Your article was a little disappointing to me. I understand going to the vet is not fun, especially when you have an animal that hates it. But a situation with any fractious animal-dog, cat, horse-is just as stressful for the veterinary technician and doctor as it is to the owner. It takes a lot to deal with an animal that is stressed out, and serious injury can occur to the staff and the owner. There really is no way, no matter what you say, to make a situation with a fractious animal relaxing to anyone. So instead of getting frustrated with your veterinary staff, try thanking them for not allowing your cat to bite you.
No offense taken or given
While I frequently encounter angry cats on the job and often comment, “My, you don't sound happy today,” I've yet to have an owner express offense or embarrassment. I'm a cat person myself and have seven cats. One-per my request-is muzzled during visits. He nearly bit the boss. Honestly, he's a sweetie at home. But the visits put stress on him, and I don't begrudge anyone for commenting about his obviously angry behavior. In some cases, the comments are kind of amusing. For example, when the doctor says with wide eyes, “It's your cat, YOU hold him.”
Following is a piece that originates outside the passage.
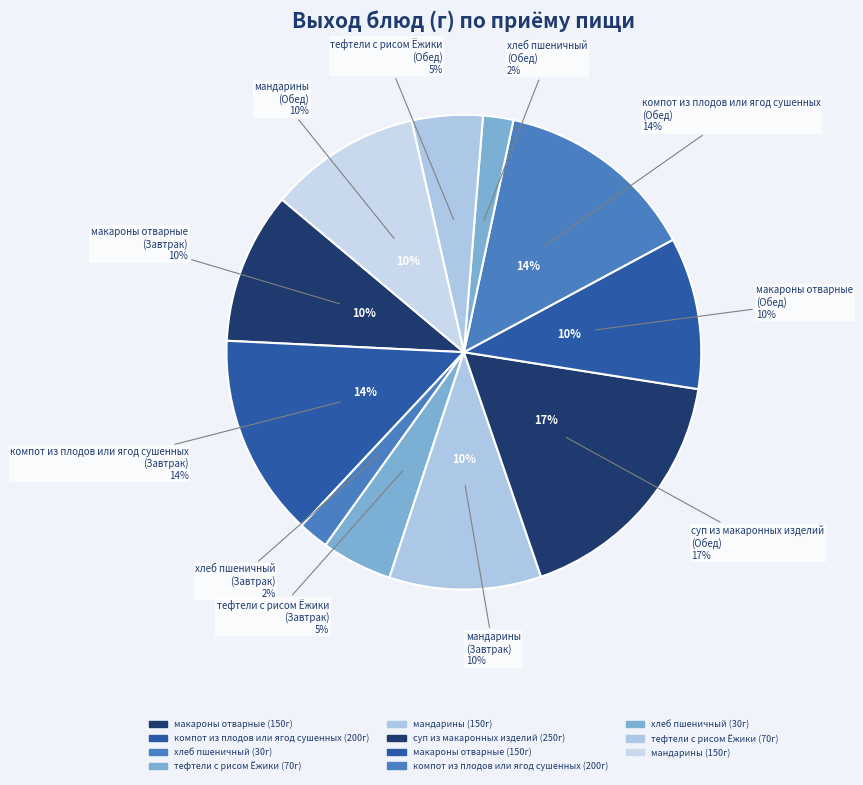

What is the ratio of the value at тефтели с рисом Ёжики (Обед) to the value at макароны отварные (Завтрак)?

0.5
Maybe yours was a case where the team simply disliked handling Pippa for safety reasons. I don't relish handling angry feline patients even though I'm a cat person at heart and own a cat like that myself. I'm interested to hear how you'd expect-or prefer-staff to respond to an angry, hissing, fearful ball of fluff.
I don't want medical team members to lie to me, but I do want them to soothe me. I equate my cat's veterinary visits to my 1-year-old daughter's pediatrician visits. My daughter kicks and cries during her exam, and that makes me nervous and apologetic-just like I am at the veterinary clinic. The doctor and nurses say things like, "It's OK, I'm not going to hurt you" and "I know you're scared, but we're almost done." I find these comments more relaxing than playful phrases that, in the moment, seem to make light of either my human or feline child's fear.